Podíamos pensar várias coisas duma mulher que olha para a escultura com uma curiosidade primitivista, que vê nas formas e formatos da realidade o seu contexto arqueológico inerente. Podíamos pensar numas mãos gastas e ríspidas, num olhar sério e imbuído, num porte cansado.

A pessoa que se debruça sobre a relação entre a mão e a matéria e que encara a escultura como a sua «forma de comunicação privilegiada», aparece-nos com uma leveza, jovialidade e simplicidade que ecoam na mente de quem a lembra ou recorda.

Com o início de um percurso académico nos terrenos da arquitectura, cedo lhe foi sendo sugerido que a escultura seria onde ia encontrar a expressão do seu talento. Acabou por se transferir para a Faculdade de Belas Artes, (também) da Universidade de Lisboa, concluindo, em 2005, a licenciatura em Artes Plásticas. É doutorada em Escultura desde 2014, o que, segundo um professor de curso citado nesta entrevista mais do que uma vez, representava «a perda de uma arquitecta em prol do ganho duma escultora».

Em 2006, Sara Navarro admite ter tido o primeiro contacto com a arqueologia, no seguimento do seu estágio profissional enquanto técnica superior de artes plásticas, no Museu de Portimão. «Tinha ficado encarregue de uma réplica arqueológica com finalidade educativa. Deste episódio, recordo vivamente o momento em que tive a oportunidade de segurar com as minhas mãos uma pequena representação antropomórfica do calcolítico [período entre o neolítico e a idade do bronze]», conclui a escultora, que diz aperceber-se, volvidos dez anos, de que esse momento marcou todo o seu percurso subsequente.

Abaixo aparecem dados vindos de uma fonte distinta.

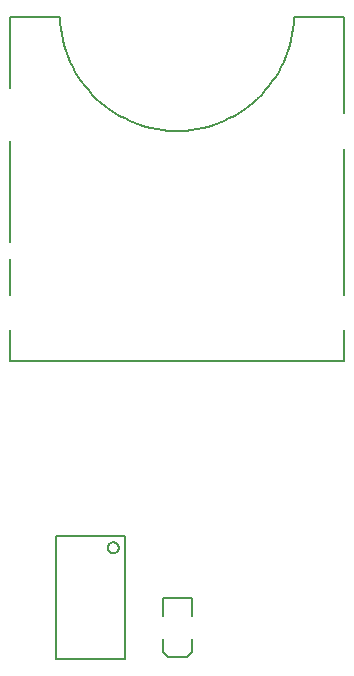
<source format=gbo>
G75*
G70*
%OFA0B0*%
%FSLAX24Y24*%
%IPPOS*%
%LPD*%
%AMOC8*
5,1,8,0,0,1.08239X$1,22.5*
%
%ADD10C,0.0080*%
%ADD11C,0.0060*%
D10*
X011663Y011030D02*
X011821Y010872D01*
X012451Y010872D01*
X012608Y011030D01*
X012608Y011463D01*
X011663Y011463D02*
X011663Y011030D01*
X011663Y012250D02*
X011663Y012841D01*
X012608Y012841D01*
X012608Y012250D01*
X017706Y020746D02*
X006545Y020746D01*
X006545Y021770D01*
X006545Y022951D02*
X006545Y024132D01*
X006545Y024723D02*
X006545Y028069D01*
X006545Y029841D02*
X006545Y032203D01*
X008222Y032203D01*
X008232Y032012D01*
X008252Y031822D01*
X008281Y031634D01*
X008319Y031447D01*
X008366Y031262D01*
X008422Y031079D01*
X008488Y030900D01*
X008561Y030724D01*
X008644Y030552D01*
X008734Y030384D01*
X008833Y030220D01*
X008940Y030062D01*
X009054Y029909D01*
X009175Y029762D01*
X009304Y029621D01*
X009439Y029486D01*
X009581Y029358D01*
X009729Y029237D01*
X009883Y029124D01*
X010041Y029018D01*
X010205Y028921D01*
X010374Y028831D01*
X010547Y028750D01*
X010723Y028677D01*
X010903Y028613D01*
X011086Y028557D01*
X011271Y028511D01*
X011458Y028474D01*
X011647Y028446D01*
X011837Y028428D01*
X012028Y028418D01*
X012218Y028418D01*
X012409Y028428D01*
X012599Y028446D01*
X012788Y028474D01*
X012975Y028511D01*
X013160Y028557D01*
X013343Y028613D01*
X013523Y028677D01*
X013699Y028750D01*
X013872Y028831D01*
X014041Y028921D01*
X014205Y029018D01*
X014363Y029124D01*
X014517Y029237D01*
X014665Y029358D01*
X014807Y029486D01*
X014942Y029621D01*
X015071Y029762D01*
X015192Y029909D01*
X015306Y030062D01*
X015413Y030220D01*
X015512Y030384D01*
X015602Y030552D01*
X015685Y030724D01*
X015758Y030900D01*
X015824Y031079D01*
X015880Y031262D01*
X015927Y031447D01*
X015965Y031634D01*
X015994Y031822D01*
X016014Y032012D01*
X016024Y032203D01*
X016025Y032203D02*
X017706Y032203D01*
X017706Y029003D01*
X017706Y027803D02*
X017706Y022951D01*
X017706Y021770D02*
X017706Y020746D01*
D11*
X010387Y010812D02*
X008084Y010812D01*
X008084Y014907D01*
X010387Y014907D01*
X010387Y010812D01*
X009822Y014523D02*
X009824Y014549D01*
X009830Y014575D01*
X009839Y014600D01*
X009852Y014623D01*
X009868Y014644D01*
X009887Y014662D01*
X009909Y014678D01*
X009932Y014690D01*
X009957Y014698D01*
X009983Y014703D01*
X010010Y014704D01*
X010036Y014701D01*
X010061Y014694D01*
X010086Y014684D01*
X010108Y014670D01*
X010129Y014653D01*
X010146Y014634D01*
X010161Y014612D01*
X010172Y014588D01*
X010180Y014562D01*
X010184Y014536D01*
X010184Y014510D01*
X010180Y014484D01*
X010172Y014458D01*
X010161Y014434D01*
X010146Y014412D01*
X010129Y014393D01*
X010108Y014376D01*
X010086Y014362D01*
X010061Y014352D01*
X010036Y014345D01*
X010010Y014342D01*
X009983Y014343D01*
X009957Y014348D01*
X009932Y014356D01*
X009909Y014368D01*
X009887Y014384D01*
X009868Y014402D01*
X009852Y014423D01*
X009839Y014446D01*
X009830Y014471D01*
X009824Y014497D01*
X009822Y014523D01*
M02*

</source>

Foi assim que acabou por dar um rumo à sua investigação de doutoramento, ao longo da qual se debruçou sobre a produção cerâmica no período neolítico português. «Manipular um objecto proporciona uma forma de conhecimento particular, mais próxima e muito mais profunda do que a decorrente da sua visualização através da vitrine de um museu».

Ainda que o seu percurso profissional se tenha desenvolvido entre a criação, o ensino e a investigação, é com esta última que a escultora melhor se identifica e onde diz haver uma maior transdisciplinaridade, que «cria espaço para a produção artística e para a reflexão científica, reunindo iniciativas de várias áreas de pesquisa, como a escultura, a arqueologia e a museologia».

Foi com a mesma leveza, jovialidade e simplicidade do dia-a-dia, que a artista plástica e escultora Sara Navarro montou o seu ensaio fotográfico “Do Magma às Estrelas”, na galeria de eventos do Mar d’Estórias. Desde o momento em que foi colocado o primeiro vinil na parede, até ao dia em que a exposição abriu as portas ao público, o sorriso da escultora manteve-se rasgado e a energia positiva pairou naquela sala de tecto em caixão, onde se pode agora encontrar um “laboratório experimental de investigação”, em que as peças expostas estão suspensas por um fio e são «separadas do próprio contexto de origem», convidando à «contemplação e ao pensamento».